KUALA LUMPUR: Investment sentiment in Malaysia is likely to pick up again after a period of slowdown, which saw investors taking a “wait-and-see” attitude after the 14th general election (GE14), said Standard & Poor’s (S&P) Global Ratings.
Its senior director of sovereign and international public finance ratings Kim Eng Tan said there was a significant change in political uncertainties after the unexpected outcome of the GE14 that saw the opposition alliance Pakatan Harapan led by its chairman Tun Dr Mahathir Mohamad pull off a shocking win.
“We believe that given the government’s focus on maintaining its budgetary prudence, even though there is a lot of spending to come as a result of electoral promises, I don’t believe that the fiscal position will deteriorate,” Tan told a press conference on Asean Credit Spotlight yesterday.
“The previous government does not play the leading role. With these changes in political [landscape], people don’t know what the new government will come up with, whether it will continue the previous government policies that investors have been used to over the years or change to new policies,” Tan said.
“Our main concern, of course, is the political stability but at this point of time, we don’t see that it is a big enough concern for us to change the outlook on our rating,” he added.
S&P Global Ratings has affirmed Malaysia’s long-term sovereign rating at ‘A-’ with a stable outlook on the back of stable economic growth, coupled with the government initiatives to strengthen its fiscal performance.
Tan expects the Malaysian economy to continue to grow relatively fast, compared with its neighbours and that will likely help support the fiscal balance.
“Since the elections, we believe that concern of political stability has [calmed] to a great extent. Of course, there is some issue on leadership change coming up, which could create some concerns to some investors.
“But on the whole, I think generally people have come to believe that this government is here to stay, and is relatively stable,” he shared.
On the basis of the economic projection for Malaysia, Tan said the country does not solely depend on the two megaprojects, namely the Kuala Lumpur-Singapore high-speed rail (HSR) and the East Coast Rail Line (ECRL), although the scrapping of these two projects could lead to some weaker investment trends.
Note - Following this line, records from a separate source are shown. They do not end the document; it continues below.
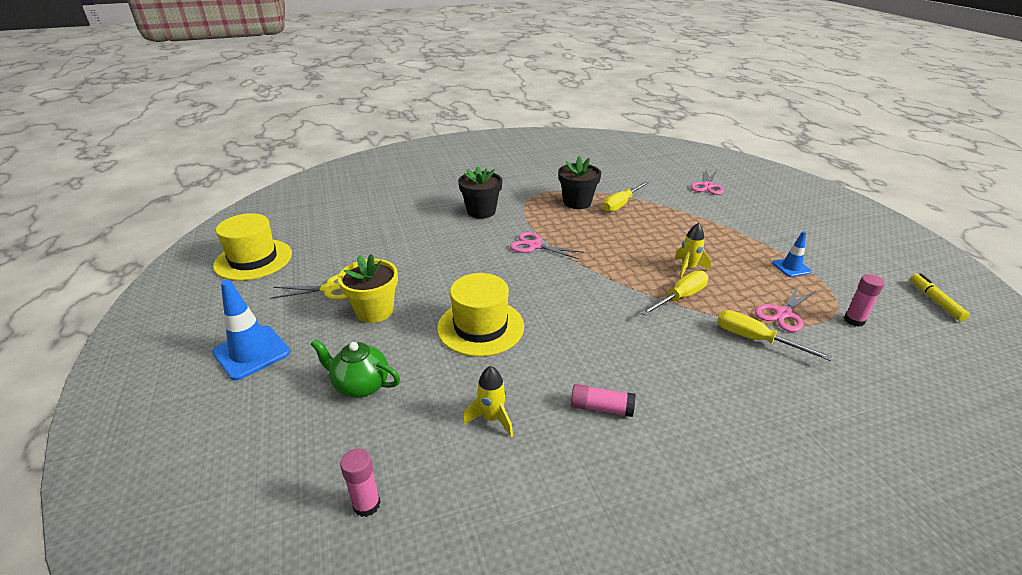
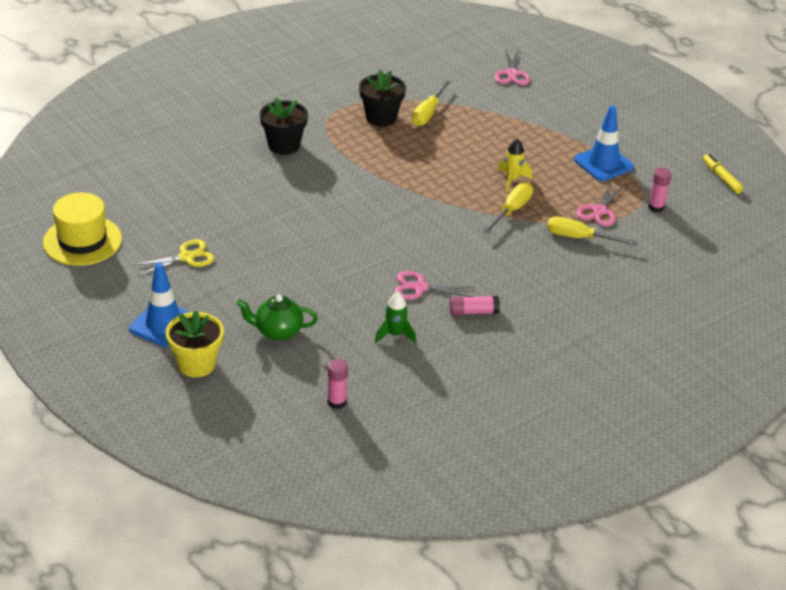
camera: 20 degrees left, 5 degrees up
(374, 311) = (245, 270): yellow flower pot -> yellow flower pot (196, 364)
(480, 327) = (349, 267): yellow hat -> none
(492, 418) = (395, 335): yellow rocket -> green rocket
(534, 246) = (360, 178): pink scissors -> pink scissors (420, 288)
(791, 267) = (603, 163): blue traffic cone -> blue traffic cone, size x1.73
“The key investments in these two projects do not play a big role in driving economic projects in Malaysia in the next few years. I don’t think it is enough for us to consider the credit impact on Malaysia [based on HSR and ECRL].
“As long as the policy environment remains stable, we believe that investment in one way or another will continue; consumer confidence and the [economic] growth should more or less remain relatively robust,” he said.
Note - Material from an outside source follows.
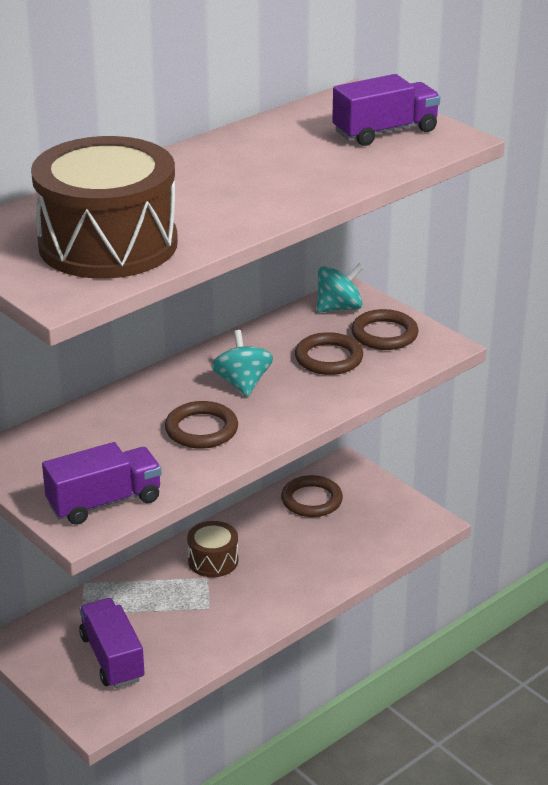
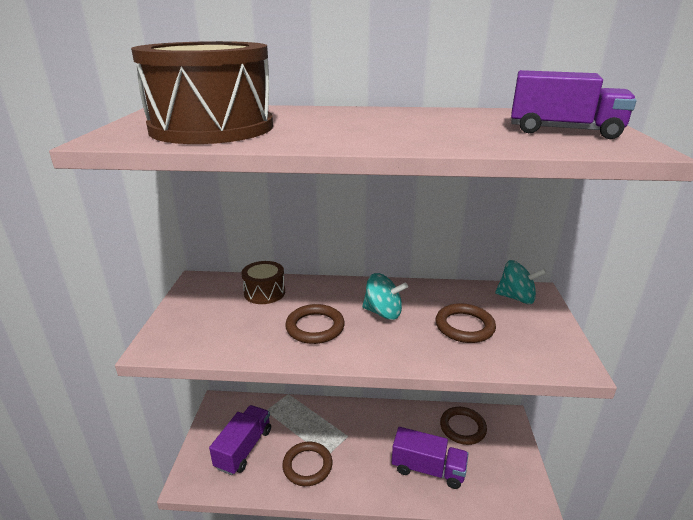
camera: 45 degrees right, 5 degrees down
(104, 502) = (193, 339): purple truck -> purple truck (428, 469)
(213, 560) = (363, 427): brown drum -> brown drum (264, 292)
(242, 383) = (383, 312): turquoise spinning top -> turquoise spinning top turned 75 degrees clockwise
(384, 334) = (530, 331): brown ring -> brown ring (307, 466)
Tan also noted that there is not much difference in terms of policy environment compared to the previous government’s, especially about the fiscal concerns.
“I think as a rating agency, we are heartened to see that the government is placing its attention on trying to bring the fiscal balance sheet back into some position and secondly, we see the government is welcoming investments by foreign investors,” he said.
Meanwhile, S&P Asia-Pacific economist Vincent Conti is of the view that the upcoming Budget 2019 needs to have more austerity measures after the goods and services tax was scrapped and replaced by the sales and services tax and would not be able to recover the loss of revenue.
“I think that (austerity measures) is going to play a big part in the next budget. That austerity will likely come at least from the big part from the cabinet.
“Some infrastructure projects that have been going on for the past few years probably slow down a little,” said Conti.
On short-term prospects, the rating agency expects the government to ease some of its spendings on capital expenditure to help run its fiscal account.
“I wouldn’t be able to provide the definite figure, but on the broad scale, we expect the fiscal deficit to be broadly stable,” he added.